Within a week, Wichita voters rejected their city's gay rights ordinance by a whopping five-to-one margin. The posters had been put up secretly, only days before that march too; monitors were ready to keep the crowd in line so police would have no reason to attack. Over one thousand assembled at Castro and Market, angrily surging about like a herd of impatient cattle waiting to stampede. A true child of the Television Age, Cleve Jones had already arranged a march route that would assure the best pictures for the television cameras ready to get the tantalizing live shot of the demonstration for the late-night news. Cleve took his bullhorn to address the crowd, but before a dozen sentences came from his mouth, the throng spontaneously turned and pushed toward City Hall, leaving Cleve scrambling to catch up and take his ostensible post as leader. On the sides, walking inconspicuously in his cordoroy jacket, blue jeans, and sneakers, was Harvey Milk. The militance he had been urging gays to gain since 1973 had become a fait accompli. The shouts were no longer courteous slogans like “Gay Rights Now,” but chants like, “Civil Rights or Civil War.”

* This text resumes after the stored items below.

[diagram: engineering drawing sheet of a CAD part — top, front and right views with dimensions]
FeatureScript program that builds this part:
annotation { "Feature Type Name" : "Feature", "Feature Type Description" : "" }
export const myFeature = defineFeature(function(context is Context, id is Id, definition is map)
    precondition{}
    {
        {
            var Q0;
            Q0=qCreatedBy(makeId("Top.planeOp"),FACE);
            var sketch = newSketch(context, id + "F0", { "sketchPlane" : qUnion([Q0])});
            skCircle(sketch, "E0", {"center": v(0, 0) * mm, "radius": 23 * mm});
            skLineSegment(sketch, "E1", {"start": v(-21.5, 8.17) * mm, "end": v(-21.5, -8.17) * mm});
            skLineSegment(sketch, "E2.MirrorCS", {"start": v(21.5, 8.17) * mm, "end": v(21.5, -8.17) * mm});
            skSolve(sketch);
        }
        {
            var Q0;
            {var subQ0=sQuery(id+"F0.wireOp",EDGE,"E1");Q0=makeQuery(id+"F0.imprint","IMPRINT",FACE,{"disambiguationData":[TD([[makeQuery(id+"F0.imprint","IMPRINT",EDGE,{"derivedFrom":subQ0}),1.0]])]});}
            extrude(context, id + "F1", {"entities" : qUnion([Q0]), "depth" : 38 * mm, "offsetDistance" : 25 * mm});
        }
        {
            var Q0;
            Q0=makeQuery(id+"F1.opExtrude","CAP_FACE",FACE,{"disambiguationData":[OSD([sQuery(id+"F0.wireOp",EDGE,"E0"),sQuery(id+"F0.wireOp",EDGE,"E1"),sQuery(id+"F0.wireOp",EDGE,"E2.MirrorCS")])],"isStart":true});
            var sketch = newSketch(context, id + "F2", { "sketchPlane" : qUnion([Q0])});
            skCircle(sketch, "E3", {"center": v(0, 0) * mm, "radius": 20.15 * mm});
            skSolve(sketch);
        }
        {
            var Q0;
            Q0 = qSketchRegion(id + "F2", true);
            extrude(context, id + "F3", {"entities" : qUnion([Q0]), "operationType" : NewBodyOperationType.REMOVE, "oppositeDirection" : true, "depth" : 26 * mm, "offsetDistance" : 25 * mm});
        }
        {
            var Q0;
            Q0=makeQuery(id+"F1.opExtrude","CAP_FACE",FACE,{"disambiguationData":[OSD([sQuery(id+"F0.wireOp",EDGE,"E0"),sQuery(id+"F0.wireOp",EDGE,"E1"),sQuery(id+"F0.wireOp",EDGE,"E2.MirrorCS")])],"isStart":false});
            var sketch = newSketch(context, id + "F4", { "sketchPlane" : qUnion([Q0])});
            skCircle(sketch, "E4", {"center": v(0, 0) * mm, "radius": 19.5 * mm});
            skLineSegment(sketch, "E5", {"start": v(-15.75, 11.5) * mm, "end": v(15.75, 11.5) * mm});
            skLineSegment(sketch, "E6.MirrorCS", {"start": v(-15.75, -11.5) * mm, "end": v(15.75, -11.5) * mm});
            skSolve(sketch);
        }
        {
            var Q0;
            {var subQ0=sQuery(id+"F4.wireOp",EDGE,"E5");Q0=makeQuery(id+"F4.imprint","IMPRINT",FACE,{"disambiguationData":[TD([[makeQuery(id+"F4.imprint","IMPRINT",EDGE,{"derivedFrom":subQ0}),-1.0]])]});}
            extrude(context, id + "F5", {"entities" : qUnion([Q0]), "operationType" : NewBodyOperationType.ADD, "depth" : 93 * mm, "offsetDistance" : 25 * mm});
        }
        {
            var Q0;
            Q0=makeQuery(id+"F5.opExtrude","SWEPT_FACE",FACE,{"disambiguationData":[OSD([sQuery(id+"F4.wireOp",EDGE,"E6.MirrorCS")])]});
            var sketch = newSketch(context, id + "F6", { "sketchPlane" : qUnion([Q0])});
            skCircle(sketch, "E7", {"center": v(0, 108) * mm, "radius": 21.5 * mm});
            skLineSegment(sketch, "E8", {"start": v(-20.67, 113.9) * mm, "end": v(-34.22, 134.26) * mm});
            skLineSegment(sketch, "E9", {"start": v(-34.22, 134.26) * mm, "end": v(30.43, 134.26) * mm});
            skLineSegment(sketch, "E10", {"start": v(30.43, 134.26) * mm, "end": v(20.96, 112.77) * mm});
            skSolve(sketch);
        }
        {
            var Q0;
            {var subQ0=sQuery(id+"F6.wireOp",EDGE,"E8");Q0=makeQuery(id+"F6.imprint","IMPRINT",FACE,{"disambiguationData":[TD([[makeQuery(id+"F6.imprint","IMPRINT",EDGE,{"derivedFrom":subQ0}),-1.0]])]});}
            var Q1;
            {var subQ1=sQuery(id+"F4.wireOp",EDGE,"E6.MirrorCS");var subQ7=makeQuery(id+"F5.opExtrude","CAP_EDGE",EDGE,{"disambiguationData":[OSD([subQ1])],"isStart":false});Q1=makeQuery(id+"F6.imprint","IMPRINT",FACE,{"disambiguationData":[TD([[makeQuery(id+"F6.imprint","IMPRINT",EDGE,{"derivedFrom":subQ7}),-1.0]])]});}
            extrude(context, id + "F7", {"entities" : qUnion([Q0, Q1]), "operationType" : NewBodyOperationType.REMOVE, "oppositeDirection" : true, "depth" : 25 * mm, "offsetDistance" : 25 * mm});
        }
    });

As the crowd turned off Market Street on the final blocks toward the City Hall rotunda, a wave of anger swept over the throng, an invisible yet palpable tide that rose cathartically like a small waft of gasoline vapor rising toward a spark, and then ebbing, falling back slowly, only seconds before the moment of ignition. “It only came
this
far from being a riot,” Harvey confided to a reporter later that night. The reporter noted that Harvey didn't seem particularly upset by the prospect.

At the rally after the march, Jones took his bullhorn to note that the day marked the fortieth anniversary of the year Adolf Hitler issued his first anti-homosexual decrees banning gays from many jobs and making homosexual thoughts a punishable offense. “Forty years ago tonight, the gay citizens of Germany found out they no longer had civil rights,” Cleve exhorted. “Tomorrow morning, the gay citizens of Wichita will also awaken to find that they too have lost their civil rights.”

*   *   *

“Take the clown suit off Harvey and all you end up with is another clown,”
Harvey's friend Carl Carlson said later.

Barnum and Bailey's circus had come to town, and, as a publicity stunt, offered to make up a number of public figures as clowns. Harvey, City Hall's most ardent circus lover, stepped to the front of the line; Harvey could finally be a clown—a real one—for a change. A
California Living
magazine writer, Ira Kamin, was on hand to record Harvey's transformation. His description has eerie implications, given both the bizarre sequence of events that followed the story's publication and the later historic significance of the date, May 21, just one day before Harvey's forty-eighth birthday.

“How do you feel,” asked the make-up artist.

“I'm getting into sadness,” said Milk.…

You don't realize someone's sad, really, till you see them in clown make-up. The eyes will always give you away. And Harvey Milk in white face had these terribly sad eyes.… Harvey Milk jutted out his lower lip, and drooped his shoulders. It was as if, getting into sadness, he was picking up the horror, the real horror of the world and there was absolutely nothing anyone could do about the real horror of the world, but jut out your lower lip and drop your shoulders and apply white cream to your face and feel it.

Once outside, Kamin wrote, “something snapped” and Harvey gleefully started running up to cable cars, shaking tourists' hands. “Hey, I'm a supervisor,” he explained, in full clown regalia. “I pass laws. I run this city. I'm an elected official.” The fact that the bozo claimed his name was Harvey Milk didn't do much to convince the skeptical visitors.